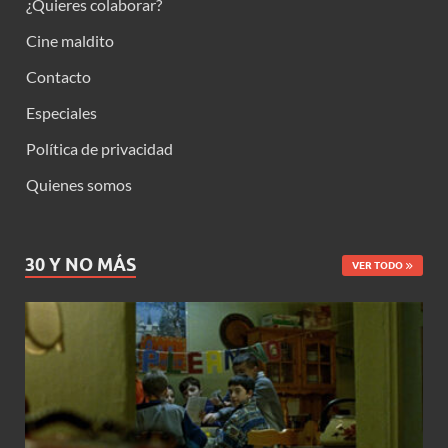
¿Quieres colaborar?
Cine maldito
Contacto
Especiales
Política de privacidad
Quienes somos
30 Y NO MÁS
VER TODO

——

To-do item: Change "Contacto" to "Escríbenos" in the text of these entries and keep every other line as it is. Omit the pictures from your answer.

Result of this task:
¿Quieres colaborar?
Cine maldito
Escríbenos
Especiales
Política de privacidad
Quienes somos
30 Y NO MÁS
VER TODO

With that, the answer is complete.